■ Records supplied
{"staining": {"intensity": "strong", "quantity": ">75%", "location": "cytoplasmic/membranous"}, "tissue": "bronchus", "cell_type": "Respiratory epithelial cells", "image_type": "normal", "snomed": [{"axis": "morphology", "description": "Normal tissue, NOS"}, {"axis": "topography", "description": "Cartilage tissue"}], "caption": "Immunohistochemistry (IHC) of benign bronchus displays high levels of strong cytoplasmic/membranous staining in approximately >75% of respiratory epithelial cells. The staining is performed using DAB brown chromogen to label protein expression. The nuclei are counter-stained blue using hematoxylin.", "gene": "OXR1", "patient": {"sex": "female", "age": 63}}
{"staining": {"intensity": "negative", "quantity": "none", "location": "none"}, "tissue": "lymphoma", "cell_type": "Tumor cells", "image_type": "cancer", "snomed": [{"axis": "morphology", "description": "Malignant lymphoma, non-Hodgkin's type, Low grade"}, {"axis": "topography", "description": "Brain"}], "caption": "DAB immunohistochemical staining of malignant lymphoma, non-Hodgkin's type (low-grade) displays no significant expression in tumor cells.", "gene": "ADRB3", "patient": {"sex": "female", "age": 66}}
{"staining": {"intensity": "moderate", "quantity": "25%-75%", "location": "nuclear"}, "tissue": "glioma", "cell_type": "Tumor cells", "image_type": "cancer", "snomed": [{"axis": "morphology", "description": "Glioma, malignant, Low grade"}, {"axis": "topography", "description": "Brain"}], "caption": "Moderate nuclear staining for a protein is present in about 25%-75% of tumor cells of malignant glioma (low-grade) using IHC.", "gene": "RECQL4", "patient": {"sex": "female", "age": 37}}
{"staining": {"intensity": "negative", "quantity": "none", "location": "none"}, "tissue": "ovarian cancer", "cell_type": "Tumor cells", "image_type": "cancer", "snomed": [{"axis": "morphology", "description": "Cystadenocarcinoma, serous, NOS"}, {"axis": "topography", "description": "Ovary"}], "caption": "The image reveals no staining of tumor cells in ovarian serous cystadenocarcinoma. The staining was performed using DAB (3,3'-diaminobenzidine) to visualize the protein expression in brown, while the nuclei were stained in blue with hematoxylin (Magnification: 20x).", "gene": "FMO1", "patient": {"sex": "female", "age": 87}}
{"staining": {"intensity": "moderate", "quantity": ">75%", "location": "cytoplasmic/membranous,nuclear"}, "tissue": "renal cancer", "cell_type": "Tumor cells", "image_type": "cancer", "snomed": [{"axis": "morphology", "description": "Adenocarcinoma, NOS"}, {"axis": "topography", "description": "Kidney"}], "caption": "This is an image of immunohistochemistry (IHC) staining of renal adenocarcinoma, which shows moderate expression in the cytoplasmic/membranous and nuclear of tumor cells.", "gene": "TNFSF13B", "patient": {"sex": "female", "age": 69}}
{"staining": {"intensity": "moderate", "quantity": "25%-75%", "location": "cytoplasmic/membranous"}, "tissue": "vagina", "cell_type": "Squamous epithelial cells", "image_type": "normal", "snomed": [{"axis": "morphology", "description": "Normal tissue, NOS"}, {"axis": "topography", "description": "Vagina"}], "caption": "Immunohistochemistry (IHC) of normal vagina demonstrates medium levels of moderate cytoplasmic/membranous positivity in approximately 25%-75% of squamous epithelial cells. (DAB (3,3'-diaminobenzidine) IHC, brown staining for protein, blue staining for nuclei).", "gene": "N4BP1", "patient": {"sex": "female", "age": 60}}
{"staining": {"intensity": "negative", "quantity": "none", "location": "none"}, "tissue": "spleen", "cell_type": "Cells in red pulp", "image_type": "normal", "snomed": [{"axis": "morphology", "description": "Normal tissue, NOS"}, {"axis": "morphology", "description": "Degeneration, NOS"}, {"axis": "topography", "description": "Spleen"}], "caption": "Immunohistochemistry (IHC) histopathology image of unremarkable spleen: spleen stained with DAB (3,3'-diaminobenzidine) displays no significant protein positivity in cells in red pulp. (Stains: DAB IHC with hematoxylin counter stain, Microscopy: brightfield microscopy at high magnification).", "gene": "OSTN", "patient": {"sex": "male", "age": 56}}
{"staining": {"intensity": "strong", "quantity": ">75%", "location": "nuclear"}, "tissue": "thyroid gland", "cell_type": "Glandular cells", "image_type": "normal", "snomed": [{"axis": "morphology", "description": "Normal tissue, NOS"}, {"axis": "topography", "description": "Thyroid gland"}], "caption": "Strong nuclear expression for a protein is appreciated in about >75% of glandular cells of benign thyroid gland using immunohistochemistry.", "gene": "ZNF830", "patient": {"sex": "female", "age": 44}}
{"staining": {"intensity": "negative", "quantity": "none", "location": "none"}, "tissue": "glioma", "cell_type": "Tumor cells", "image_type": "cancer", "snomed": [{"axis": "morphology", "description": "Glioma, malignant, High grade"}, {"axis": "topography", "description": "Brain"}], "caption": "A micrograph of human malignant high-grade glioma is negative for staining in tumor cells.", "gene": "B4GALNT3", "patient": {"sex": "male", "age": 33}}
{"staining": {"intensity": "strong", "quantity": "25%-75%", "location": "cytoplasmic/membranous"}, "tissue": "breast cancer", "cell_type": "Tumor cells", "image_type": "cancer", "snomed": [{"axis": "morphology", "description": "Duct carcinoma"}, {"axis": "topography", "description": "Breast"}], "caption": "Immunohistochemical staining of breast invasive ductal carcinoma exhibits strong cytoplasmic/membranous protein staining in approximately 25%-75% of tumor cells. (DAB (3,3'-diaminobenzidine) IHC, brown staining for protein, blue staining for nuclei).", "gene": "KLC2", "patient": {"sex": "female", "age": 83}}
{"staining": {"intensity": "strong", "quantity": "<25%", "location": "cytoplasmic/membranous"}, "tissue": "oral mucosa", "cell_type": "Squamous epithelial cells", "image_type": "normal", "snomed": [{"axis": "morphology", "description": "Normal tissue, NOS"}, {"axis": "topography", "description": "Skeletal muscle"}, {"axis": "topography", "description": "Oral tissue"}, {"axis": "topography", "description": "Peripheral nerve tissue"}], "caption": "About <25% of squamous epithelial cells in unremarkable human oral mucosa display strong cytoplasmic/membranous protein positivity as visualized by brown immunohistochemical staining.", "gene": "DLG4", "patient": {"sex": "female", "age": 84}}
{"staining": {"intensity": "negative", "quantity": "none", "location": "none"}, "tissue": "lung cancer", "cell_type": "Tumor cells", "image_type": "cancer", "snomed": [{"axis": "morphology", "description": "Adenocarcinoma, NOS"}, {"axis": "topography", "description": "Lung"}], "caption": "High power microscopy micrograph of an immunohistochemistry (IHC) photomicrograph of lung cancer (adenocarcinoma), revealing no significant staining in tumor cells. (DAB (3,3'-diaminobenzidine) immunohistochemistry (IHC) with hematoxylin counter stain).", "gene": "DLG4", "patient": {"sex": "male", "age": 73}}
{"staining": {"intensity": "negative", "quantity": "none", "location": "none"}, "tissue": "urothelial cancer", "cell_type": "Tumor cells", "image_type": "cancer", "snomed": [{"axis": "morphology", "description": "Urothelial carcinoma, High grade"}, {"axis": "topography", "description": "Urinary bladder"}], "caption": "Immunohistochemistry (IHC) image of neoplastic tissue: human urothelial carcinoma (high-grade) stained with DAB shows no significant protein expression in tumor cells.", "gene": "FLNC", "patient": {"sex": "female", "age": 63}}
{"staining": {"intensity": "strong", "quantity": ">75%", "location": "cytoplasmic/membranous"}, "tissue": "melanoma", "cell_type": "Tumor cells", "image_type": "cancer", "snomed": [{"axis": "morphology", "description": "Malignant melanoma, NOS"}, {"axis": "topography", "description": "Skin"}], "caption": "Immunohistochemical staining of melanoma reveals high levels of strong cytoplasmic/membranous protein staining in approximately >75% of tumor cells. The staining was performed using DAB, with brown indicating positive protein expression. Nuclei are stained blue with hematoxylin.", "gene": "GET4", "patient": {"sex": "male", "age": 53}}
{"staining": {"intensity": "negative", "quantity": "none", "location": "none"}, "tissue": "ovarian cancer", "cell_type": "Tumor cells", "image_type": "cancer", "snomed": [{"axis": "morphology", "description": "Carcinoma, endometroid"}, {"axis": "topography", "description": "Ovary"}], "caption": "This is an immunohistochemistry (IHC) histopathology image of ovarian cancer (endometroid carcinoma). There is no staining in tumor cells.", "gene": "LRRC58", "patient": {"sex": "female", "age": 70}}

■ Work order
Restate exactly the records above from their first line through the line that holds "nuclear staining for", please, including both and leaving out all others.

■ Completed exercise
{"staining": {"intensity": "strong", "quantity": ">75%", "location": "cytoplasmic/membranous"}, "tissue": "bronchus", "cell_type": "Respiratory epithelial cells", "image_type": "normal", "snomed": [{"axis": "morphology", "description": "Normal tissue, NOS"}, {"axis": "topography", "description": "Cartilage tissue"}], "caption": "Immunohistochemistry (IHC) of benign bronchus displays high levels of strong cytoplasmic/membranous staining in approximately >75% of respiratory epithelial cells. The staining is performed using DAB brown chromogen to label protein expression. The nuclei are counter-stained blue using hematoxylin.", "gene": "OXR1", "patient": {"sex": "female", "age": 63}}
{"staining": {"intensity": "negative", "quantity": "none", "location": "none"}, "tissue": "lymphoma", "cell_type": "Tumor cells", "image_type": "cancer", "snomed": [{"axis": "morphology", "description": "Malignant lymphoma, non-Hodgkin's type, Low grade"}, {"axis": "topography", "description": "Brain"}], "caption": "DAB immunohistochemical staining of malignant lymphoma, non-Hodgkin's type (low-grade) displays no significant expression in tumor cells.", "gene": "ADRB3", "patient": {"sex": "female", "age": 66}}
{"staining": {"intensity": "moderate", "quantity": "25%-75%", "location": "nuclear"}, "tissue": "glioma", "cell_type": "Tumor cells", "image_type": "cancer", "snomed": [{"axis": "morphology", "description": "Glioma, malignant, Low grade"}, {"axis": "topography", "description": "Brain"}], "caption": "Moderate nuclear staining for a protein is present in about 25%-75% of tumor cells of malignant glioma (low-grade) using IHC.", "gene": "RECQL4", "patient": {"sex": "female", "age": 37}}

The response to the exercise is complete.